Right to disconnect enshrined in French Labour Law
"Within the company different procedures, not necessarily legal ones but just as effective, should encourage disconnection: charters, default configuration of tools, awareness-raising actions (e.g. managers setting an example)", these were the recommendations of the Mettling Report which are now enshrined in the Labour Law.
Why was it necessary to create a right to disconnect?
During the past few years, the right to disconnect has been the subject of several reports, in particular one produced by Bruno Mettling in September 2015, bringing to light the major changes associated with the introduction of digital tools on working life and consequently the growing tendency for work to spill over into people's private lives.
Until now, the right to disconnect was only provided by a national collective bargaining agreement (in the ANI - Accord National Interprofessionnel or Inter-professional National Agreement) of 19 June 2013 on improving the quality of life at work) and implicitly by the Court of Cassation. Thus, in a judgement of 17 February 2004, the Court of Cassation ruled that not being able to be reached on one's personal mobile telephone outside of work hours did not constitute an offence, and therefore was not a reason for dismissal on the basis of gross negligence.
Seen like this, an employee's right to disconnect is the right to ignore emails or phone calls outside their working hours.
The debate on the right to disconnect did not start in France, but rather on the other side of the Rhine. Nevertheless, there are still no specific laws on this subject in Germany. There the debate led only to the implementation of pilot projects on a voluntary basis by companies that realised that having their employees permanently connected led to risks, even though they were aware that employees wanted more flexibility when organising their working hours. Conscious of the risks for private life and professional burn-out, the national works councils were all the more willing to agree with their employees on rules for the right to disconnect.
In Germany, in the absence of a specific legislation, implementation of a right to disconnect varies depending on the company. For example, Volkswagen introduced regulations relating to mobile working in September 2016. It ensures that times when employees must be able to be reached are identified on an individual basis in agreement with their line manager. Outside of these hours, the right to disconnect applies. Other companies have set up contingency measures ("email holiday entitlement") or delayed sending systems, and noted that electronic communication fell by almost 50% during the night and at weekends. Finally, some companies, such as Daimler, have set up a Mail on Holiday programme, which ensures that messages arriving during the holidays are automatically deleted from the employee's in-box and sent to other contacts.
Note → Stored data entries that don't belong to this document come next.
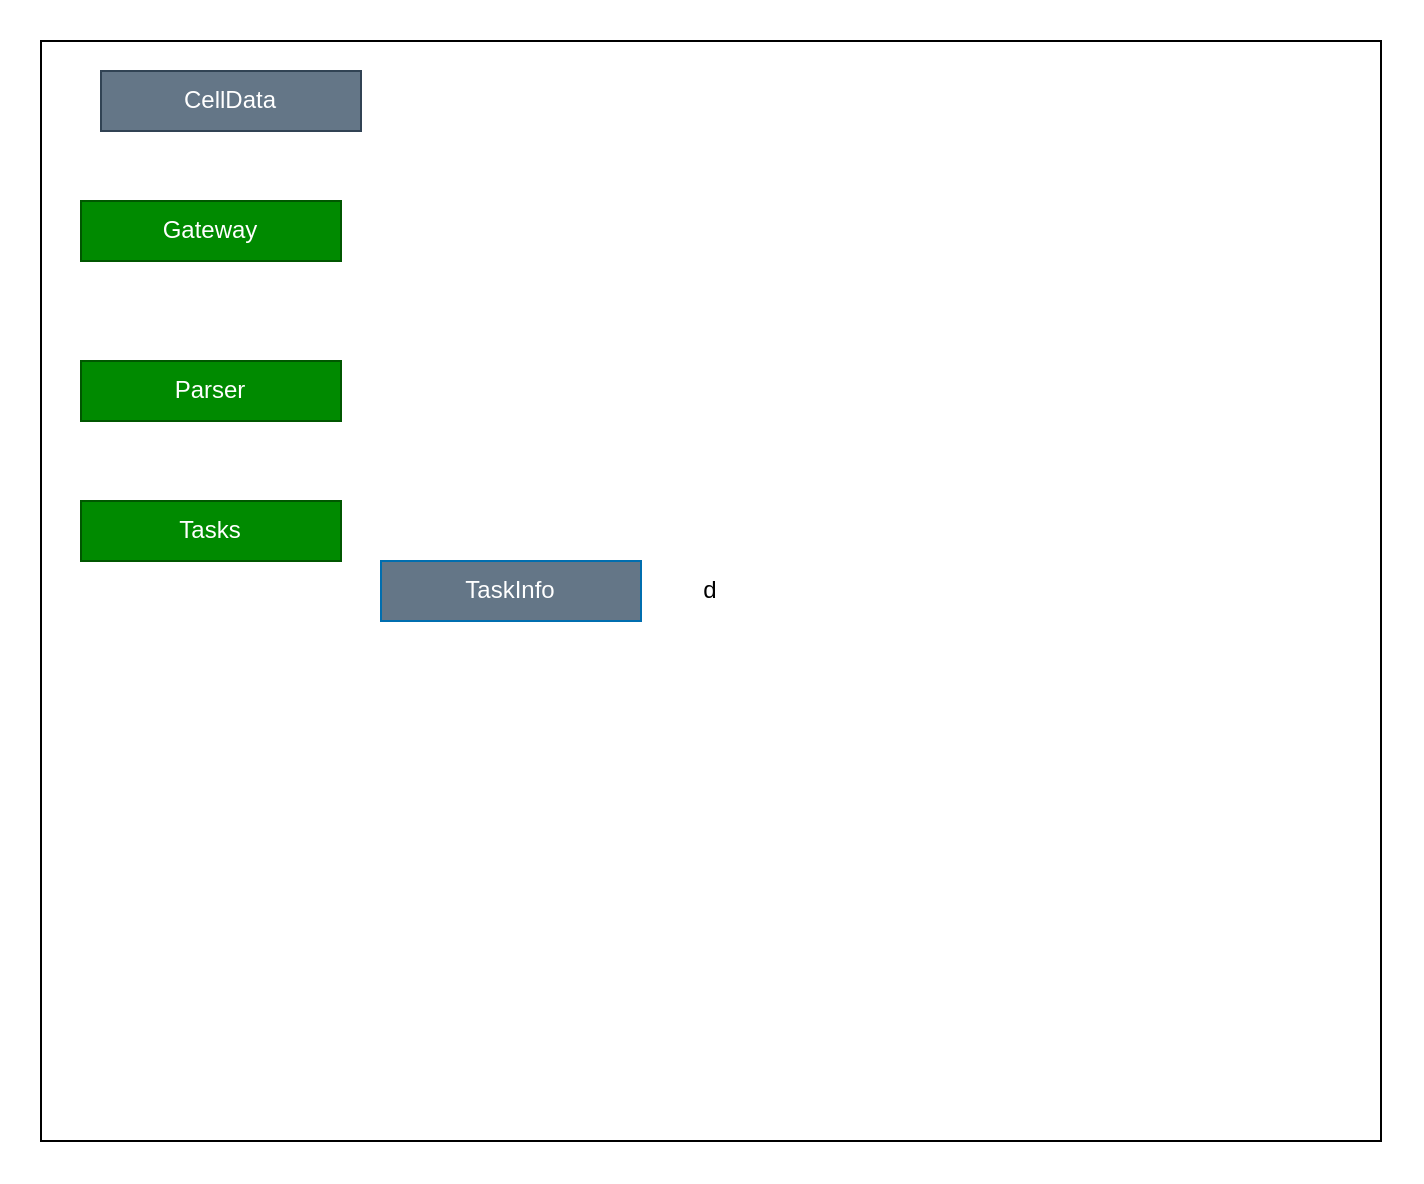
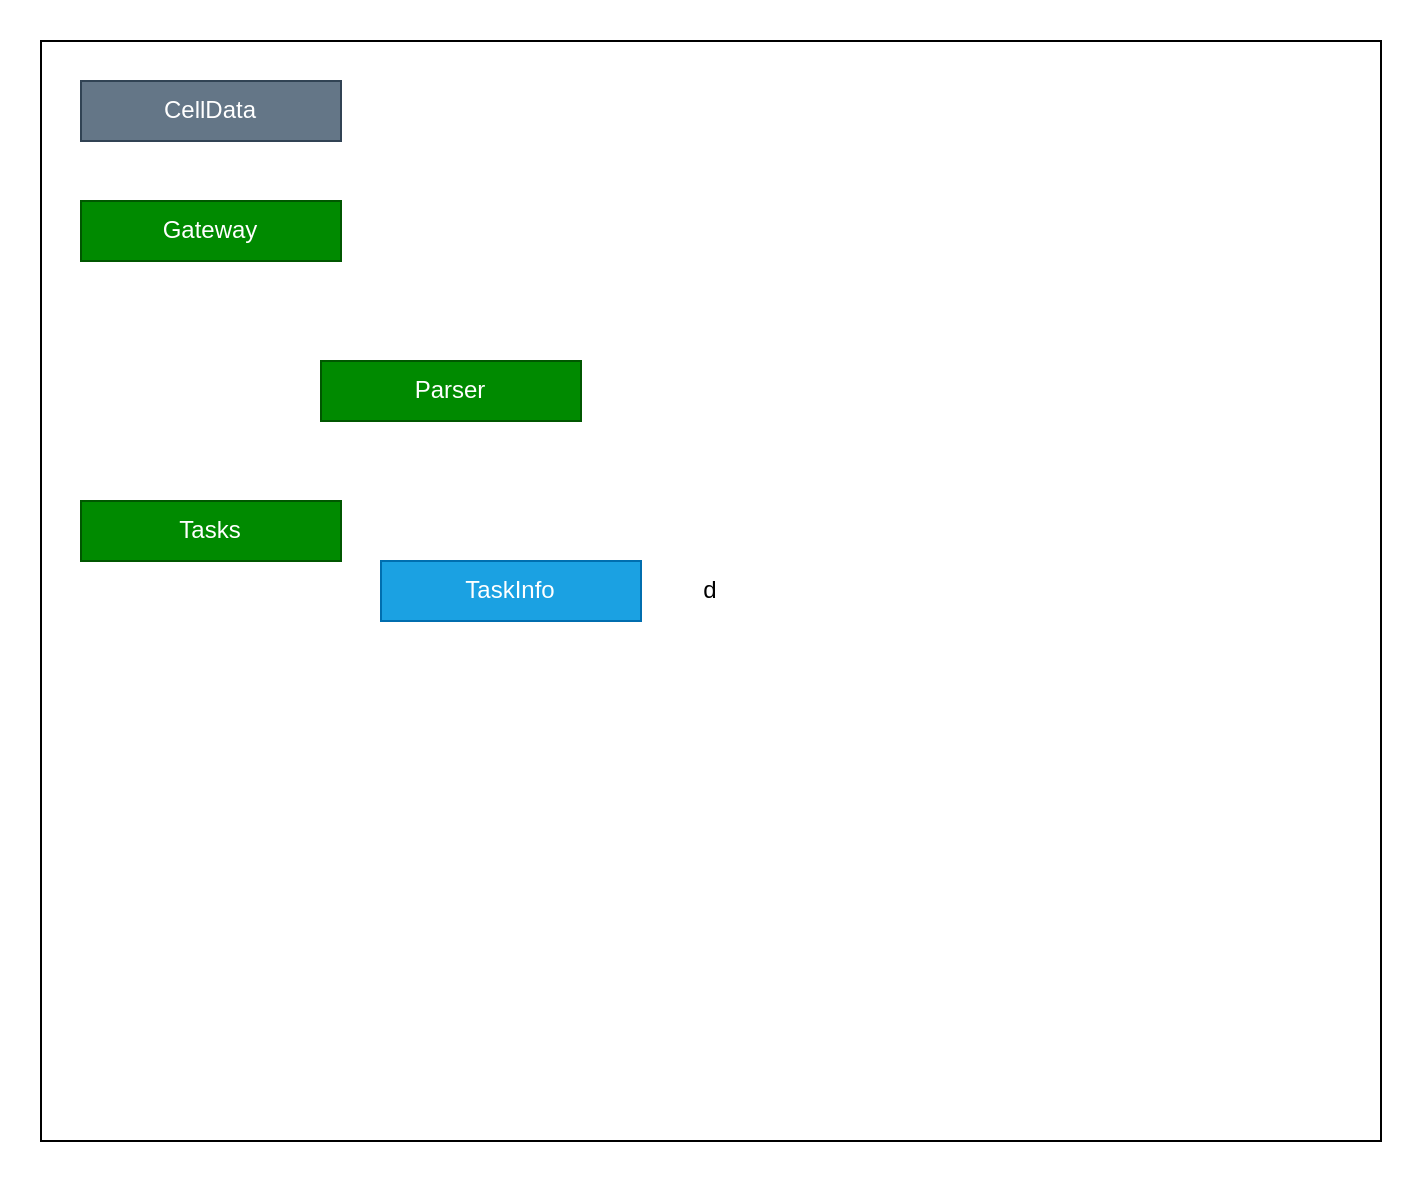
  <mxCell id="0" />
  <mxCell id="1" parent="0" />
  <mxCell id="2" value="d" style="whiteSpace=wrap;html=1;" vertex="1" parent="1"><mxGeometry x="20" y="20" width="670" height="550" as="geometry" /></mxCell>
  <mxCell id="3" value="Gateway" style="whiteSpace=wrap;html=1;fillColor=#008a00;fontColor=#ffffff;strokeColor=#005700;" vertex="1" parent="1"><mxGeometry x="40" y="100" width="130" height="30" as="geometry" /></mxCell>
- <mxCell id="4" value="Parser" style="whiteSpace=wrap;html=1;fillColor=#008a00;fontColor=#ffffff;strokeColor=#005700;" vertex="1" parent="1"><mxGeometry x="40" y="180" width="130" height="30" as="geometry" /></mxCell>
- <mxCell id="5" value="CellData" style="whiteSpace=wrap;html=1;fillColor=#647687;fontColor=#ffffff;strokeColor=#314354;" vertex="1" parent="1"><mxGeometry x="50" y="35" width="130" height="30" as="geometry" /></mxCell>
+ <mxCell id="4" value="Parser" style="whiteSpace=wrap;html=1;fillColor=#008a00;fontColor=#ffffff;strokeColor=#005700;" vertex="1" parent="1"><mxGeometry x="160" y="180" width="130" height="30" as="geometry" /></mxCell>
+ <mxCell id="5" value="CellData" style="whiteSpace=wrap;html=1;fillColor=#647687;fontColor=#ffffff;strokeColor=#314354;" vertex="1" parent="1"><mxGeometry x="40" y="40" width="130" height="30" as="geometry" /></mxCell>
  <mxCell id="6" value="Tasks" style="whiteSpace=wrap;html=1;fillColor=#008a00;fontColor=#ffffff;strokeColor=#005700;" vertex="1" parent="1"><mxGeometry x="40" y="250" width="130" height="30" as="geometry" /></mxCell>
- <mxCell id="7" value="TaskInfo" style="whiteSpace=wrap;html=1;fillColor=#647687;fontColor=#ffffff;strokeColor=#006EAF;" vertex="1" parent="1"><mxGeometry x="190" y="280" width="130" height="30" as="geometry" /></mxCell>
+ <mxCell id="7" value="TaskInfo" style="whiteSpace=wrap;html=1;fillColor=#1ba1e2;fontColor=#ffffff;strokeColor=#006EAF;" vertex="1" parent="1"><mxGeometry x="190" y="280" width="130" height="30" as="geometry" /></mxCell>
What does the new law involve?
The Labour Law incorporates a "right to disconnect" into the French Labour Code applicable to all employees. So as from 1st January 2017, companies must provide for: "The terms and conditions for full exercise by employees of their right to disconnect and implementation by the company of systems to regulate the use of digital tools, with the aim of ensuring the observance of breaks and holidays, as well as private and family life. If agreement cannot be reached, the employer produces a charter after consulting the works council or, failing that, the staff representatives. The charter stipulates the terms and conditions of exercising the right to disconnect and furthermore provides for actions to educate and raise the awareness of employees and management staff regarding a reasonable use of digital tools" "Section L.2242-8, 7 of the Labour Code).
As a result of these provisions, collective negotiation is seen as a priority. Nevertheless, companies lacking of trade unions or that haven't reached an agreement are not exempt. In this case, they must produce a charter or best practices setting out, among other things, actions to educate and raise awareness (avoid sending emails outside of working hours, thinking about the best time to send an email, having access to delayed sending functions, etc.).
A safeguard for employers?
Recognition of a right to disconnect is intended to protect the private life of employees and limit psycho-social risks, but it should also limit certain risks for companies and improve their image as responsible employers.
In fact, the increasing erosion of boundaries between private life and work life over the past few years has tended to create new risks for employers: psycho-social risks, the failure to observe maximum working hours, daily and weekly breaks (particularly for employees on set working days), the risk of harassment and the risk of reclassification of on-call duty, etc. For example, it has been admitted that sending or receiving emails in evenings, at weekends or during holidays may constitute evidence for the employee to reclassify their actual working hours and obtain payment for overtime.
By putting strict rules in place for using digital tools and educating employees, especially management staff, companies will thus be in a better position to overcome these risks.